▶ **WHAT THE EXERCISE ASKS**
Write the entries below again, precisely as they appear.

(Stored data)
╔══

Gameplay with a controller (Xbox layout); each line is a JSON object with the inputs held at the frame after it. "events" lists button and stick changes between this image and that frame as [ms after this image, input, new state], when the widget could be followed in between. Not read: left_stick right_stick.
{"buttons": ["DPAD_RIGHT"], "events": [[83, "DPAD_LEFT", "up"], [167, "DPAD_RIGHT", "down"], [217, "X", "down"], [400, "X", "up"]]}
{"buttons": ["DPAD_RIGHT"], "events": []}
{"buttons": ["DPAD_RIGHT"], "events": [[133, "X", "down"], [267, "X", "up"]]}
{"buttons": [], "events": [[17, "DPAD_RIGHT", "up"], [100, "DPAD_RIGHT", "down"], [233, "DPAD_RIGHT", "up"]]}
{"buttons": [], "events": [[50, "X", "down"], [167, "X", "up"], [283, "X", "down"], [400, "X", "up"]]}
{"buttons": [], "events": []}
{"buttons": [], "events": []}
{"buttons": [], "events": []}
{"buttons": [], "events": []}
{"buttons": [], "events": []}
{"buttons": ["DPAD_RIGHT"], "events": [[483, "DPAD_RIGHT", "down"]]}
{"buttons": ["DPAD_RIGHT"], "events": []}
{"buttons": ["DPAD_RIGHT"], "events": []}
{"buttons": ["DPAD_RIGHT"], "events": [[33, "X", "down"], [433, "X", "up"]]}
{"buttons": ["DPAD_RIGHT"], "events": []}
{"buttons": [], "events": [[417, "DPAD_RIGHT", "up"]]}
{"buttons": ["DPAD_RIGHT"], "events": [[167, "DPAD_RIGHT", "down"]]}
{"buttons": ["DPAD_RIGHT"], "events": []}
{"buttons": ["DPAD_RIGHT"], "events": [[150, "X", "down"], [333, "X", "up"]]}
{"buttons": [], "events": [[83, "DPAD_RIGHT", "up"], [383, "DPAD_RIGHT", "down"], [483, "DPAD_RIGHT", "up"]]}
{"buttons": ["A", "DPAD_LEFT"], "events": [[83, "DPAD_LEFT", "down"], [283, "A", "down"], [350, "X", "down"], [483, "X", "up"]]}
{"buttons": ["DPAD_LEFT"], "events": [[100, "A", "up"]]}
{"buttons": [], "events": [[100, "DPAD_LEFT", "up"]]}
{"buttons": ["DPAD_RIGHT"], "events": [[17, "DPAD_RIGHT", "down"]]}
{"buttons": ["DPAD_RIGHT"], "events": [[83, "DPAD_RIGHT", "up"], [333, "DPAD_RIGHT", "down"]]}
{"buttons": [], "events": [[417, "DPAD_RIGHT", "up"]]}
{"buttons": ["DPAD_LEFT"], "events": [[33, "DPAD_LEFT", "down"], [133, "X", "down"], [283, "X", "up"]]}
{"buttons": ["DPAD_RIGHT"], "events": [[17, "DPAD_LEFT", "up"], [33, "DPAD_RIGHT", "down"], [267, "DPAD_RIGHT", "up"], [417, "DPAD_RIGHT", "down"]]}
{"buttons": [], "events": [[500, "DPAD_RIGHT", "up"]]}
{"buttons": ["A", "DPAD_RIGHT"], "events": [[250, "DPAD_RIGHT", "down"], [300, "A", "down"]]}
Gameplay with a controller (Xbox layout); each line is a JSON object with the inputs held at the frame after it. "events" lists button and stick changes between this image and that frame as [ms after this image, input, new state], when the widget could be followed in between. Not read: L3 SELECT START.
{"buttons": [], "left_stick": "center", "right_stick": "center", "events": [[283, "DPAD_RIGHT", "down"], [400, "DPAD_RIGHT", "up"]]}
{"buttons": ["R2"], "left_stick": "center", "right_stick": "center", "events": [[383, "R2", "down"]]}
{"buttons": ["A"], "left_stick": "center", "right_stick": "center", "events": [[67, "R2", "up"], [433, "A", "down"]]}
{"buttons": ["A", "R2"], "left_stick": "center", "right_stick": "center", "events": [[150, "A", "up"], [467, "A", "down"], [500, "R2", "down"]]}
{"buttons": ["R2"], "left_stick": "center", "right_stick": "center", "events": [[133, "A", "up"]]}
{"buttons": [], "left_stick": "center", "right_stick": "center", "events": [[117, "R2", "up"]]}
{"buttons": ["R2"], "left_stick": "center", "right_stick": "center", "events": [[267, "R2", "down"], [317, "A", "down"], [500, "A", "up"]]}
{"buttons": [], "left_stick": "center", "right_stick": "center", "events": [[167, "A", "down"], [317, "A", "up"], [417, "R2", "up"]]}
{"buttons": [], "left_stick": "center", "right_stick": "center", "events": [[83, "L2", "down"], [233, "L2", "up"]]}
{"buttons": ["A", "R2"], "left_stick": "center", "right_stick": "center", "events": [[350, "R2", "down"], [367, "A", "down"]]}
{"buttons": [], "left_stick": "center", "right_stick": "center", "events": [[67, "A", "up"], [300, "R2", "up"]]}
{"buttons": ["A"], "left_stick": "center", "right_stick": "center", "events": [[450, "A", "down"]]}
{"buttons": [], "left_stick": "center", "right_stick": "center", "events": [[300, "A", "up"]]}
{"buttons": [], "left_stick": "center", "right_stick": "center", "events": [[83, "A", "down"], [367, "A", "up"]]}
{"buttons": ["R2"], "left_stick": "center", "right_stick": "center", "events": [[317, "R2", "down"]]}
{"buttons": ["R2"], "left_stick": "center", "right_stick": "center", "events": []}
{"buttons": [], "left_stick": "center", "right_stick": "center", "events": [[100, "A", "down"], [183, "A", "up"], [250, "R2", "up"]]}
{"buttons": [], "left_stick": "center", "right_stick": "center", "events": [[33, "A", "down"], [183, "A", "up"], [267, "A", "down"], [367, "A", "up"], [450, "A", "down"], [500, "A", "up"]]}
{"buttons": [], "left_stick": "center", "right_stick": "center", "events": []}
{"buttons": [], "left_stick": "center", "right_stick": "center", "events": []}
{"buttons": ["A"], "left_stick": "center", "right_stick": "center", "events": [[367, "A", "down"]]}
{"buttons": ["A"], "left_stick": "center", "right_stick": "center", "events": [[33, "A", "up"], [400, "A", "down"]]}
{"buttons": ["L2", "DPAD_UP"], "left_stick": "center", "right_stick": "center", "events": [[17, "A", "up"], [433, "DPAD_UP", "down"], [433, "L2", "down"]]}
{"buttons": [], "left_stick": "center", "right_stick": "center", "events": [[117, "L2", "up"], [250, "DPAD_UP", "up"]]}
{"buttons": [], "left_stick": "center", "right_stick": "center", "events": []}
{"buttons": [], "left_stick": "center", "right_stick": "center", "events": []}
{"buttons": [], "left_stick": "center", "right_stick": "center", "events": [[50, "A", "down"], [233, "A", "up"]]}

╚══

▶ **YOUR RESPONSE**
Gameplay with a controller (Xbox layout); each line is a JSON object with the inputs held at the frame after it. "events" lists button and stick changes between this image and that frame as [ms after this image, input, new state], when the widget could be followed in between. Not read: left_stick right_stick.
{"buttons": ["DPAD_RIGHT"], "events": [[83, "DPAD_LEFT", "up"], [167, "DPAD_RIGHT", "down"], [217, "X", "down"], [400, "X", "up"]]}
{"buttons": ["DPAD_RIGHT"], "events": []}
{"buttons": ["DPAD_RIGHT"], "events": [[133, "X", "down"], [267, "X", "up"]]}
{"buttons": [], "events": [[17, "DPAD_RIGHT", "up"], [100, "DPAD_RIGHT", "down"], [233, "DPAD_RIGHT", "up"]]}
{"buttons": [], "events": [[50, "X", "down"], [167, "X", "up"], [283, "X", "down"], [400, "X", "up"]]}
{"buttons": [], "events": []}
{"buttons": [], "events": []}
{"buttons": [], "events": []}
{"buttons": [], "events": []}
{"buttons": [], "events": []}
{"buttons": ["DPAD_RIGHT"], "events": [[483, "DPAD_RIGHT", "down"]]}
{"buttons": ["DPAD_RIGHT"], "events": []}
{"buttons": ["DPAD_RIGHT"], "events": []}
{"buttons": ["DPAD_RIGHT"], "events": [[33, "X", "down"], [433, "X", "up"]]}
{"buttons": ["DPAD_RIGHT"], "events": []}
{"buttons": [], "events": [[417, "DPAD_RIGHT", "up"]]}
{"buttons": ["DPAD_RIGHT"], "events": [[167, "DPAD_RIGHT", "down"]]}
{"buttons": ["DPAD_RIGHT"], "events": []}
{"buttons": ["DPAD_RIGHT"], "events": [[150, "X", "down"], [333, "X", "up"]]}
{"buttons": [], "events": [[83, "DPAD_RIGHT", "up"], [383, "DPAD_RIGHT", "down"], [483, "DPAD_RIGHT", "up"]]}
{"buttons": ["A", "DPAD_LEFT"], "events": [[83, "DPAD_LEFT", "down"], [283, "A", "down"], [350, "X", "down"], [483, "X", "up"]]}
{"buttons": ["DPAD_LEFT"], "events": [[100, "A", "up"]]}
{"buttons": [], "events": [[100, "DPAD_LEFT", "up"]]}
{"buttons": ["DPAD_RIGHT"], "events": [[17, "DPAD_RIGHT", "down"]]}
{"buttons": ["DPAD_RIGHT"], "events": [[83, "DPAD_RIGHT", "up"], [333, "DPAD_RIGHT", "down"]]}
{"buttons": [], "events": [[417, "DPAD_RIGHT", "up"]]}
{"buttons": ["DPAD_LEFT"], "events": [[33, "DPAD_LEFT", "down"], [133, "X", "down"], [283, "X", "up"]]}
{"buttons": ["DPAD_RIGHT"], "events": [[17, "DPAD_LEFT", "up"], [33, "DPAD_RIGHT", "down"], [267, "DPAD_RIGHT", "up"], [417, "DPAD_RIGHT", "down"]]}
{"buttons": [], "events": [[500, "DPAD_RIGHT", "up"]]}
{"buttons": ["A", "DPAD_RIGHT"], "events": [[250, "DPAD_RIGHT", "down"], [300, "A", "down"]]}
Gameplay with a controller (Xbox layout); each line is a JSON object with the inputs held at the frame after it. "events" lists button and stick changes between this image and that frame as [ms after this image, input, new state], when the widget could be followed in between. Not read: L3 SELECT START.
{"buttons": [], "left_stick": "center", "right_stick": "center", "events": [[283, "DPAD_RIGHT", "down"], [400, "DPAD_RIGHT", "up"]]}
{"buttons": ["R2"], "left_stick": "center", "right_stick": "center", "events": [[383, "R2", "down"]]}
{"buttons": ["A"], "left_stick": "center", "right_stick": "center", "events": [[67, "R2", "up"], [433, "A", "down"]]}
{"buttons": ["A", "R2"], "left_stick": "center", "right_stick": "center", "events": [[150, "A", "up"], [467, "A", "down"], [500, "R2", "down"]]}
{"buttons": ["R2"], "left_stick": "center", "right_stick": "center", "events": [[133, "A", "up"]]}
{"buttons": [], "left_stick": "center", "right_stick": "center", "events": [[117, "R2", "up"]]}
{"buttons": ["R2"], "left_stick": "center", "right_stick": "center", "events": [[267, "R2", "down"], [317, "A", "down"], [500, "A", "up"]]}
{"buttons": [], "left_stick": "center", "right_stick": "center", "events": [[167, "A", "down"], [317, "A", "up"], [417, "R2", "up"]]}
{"buttons": [], "left_stick": "center", "right_stick": "center", "events": [[83, "L2", "down"], [233, "L2", "up"]]}
{"buttons": ["A", "R2"], "left_stick": "center", "right_stick": "center", "events": [[350, "R2", "down"], [367, "A", "down"]]}
{"buttons": [], "left_stick": "center", "right_stick": "center", "events": [[67, "A", "up"], [300, "R2", "up"]]}
{"buttons": ["A"], "left_stick": "center", "right_stick": "center", "events": [[450, "A", "down"]]}
{"buttons": [], "left_stick": "center", "right_stick": "center", "events": [[300, "A", "up"]]}
{"buttons": [], "left_stick": "center", "right_stick": "center", "events": [[83, "A", "down"], [367, "A", "up"]]}
{"buttons": ["R2"], "left_stick": "center", "right_stick": "center", "events": [[317, "R2", "down"]]}
{"buttons": ["R2"], "left_stick": "center", "right_stick": "center", "events": []}
{"buttons": [], "left_stick": "center", "right_stick": "center", "events": [[100, "A", "down"], [183, "A", "up"], [250, "R2", "up"]]}
{"buttons": [], "left_stick": "center", "right_stick": "center", "events": [[33, "A", "down"], [183, "A", "up"], [267, "A", "down"], [367, "A", "up"], [450, "A", "down"], [500, "A", "up"]]}
{"buttons": [], "left_stick": "center", "right_stick": "center", "events": []}
{"buttons": [], "left_stick": "center", "right_stick": "center", "events": []}
{"buttons": ["A"], "left_stick": "center", "right_stick": "center", "events": [[367, "A", "down"]]}
{"buttons": ["A"], "left_stick": "center", "right_stick": "center", "events": [[33, "A", "up"], [400, "A", "down"]]}
{"buttons": ["L2", "DPAD_UP"], "left_stick": "center", "right_stick": "center", "events": [[17, "A", "up"], [433, "DPAD_UP", "down"], [433, "L2", "down"]]}
{"buttons": [], "left_stick": "center", "right_stick": "center", "events": [[117, "L2", "up"], [250, "DPAD_UP", "up"]]}
{"buttons": [], "left_stick": "center", "right_stick": "center", "events": []}
{"buttons": [], "left_stick": "center", "right_stick": "center", "events": []}
{"buttons": [], "left_stick": "center", "right_stick": "center", "events": [[50, "A", "down"], [233, "A", "up"]]}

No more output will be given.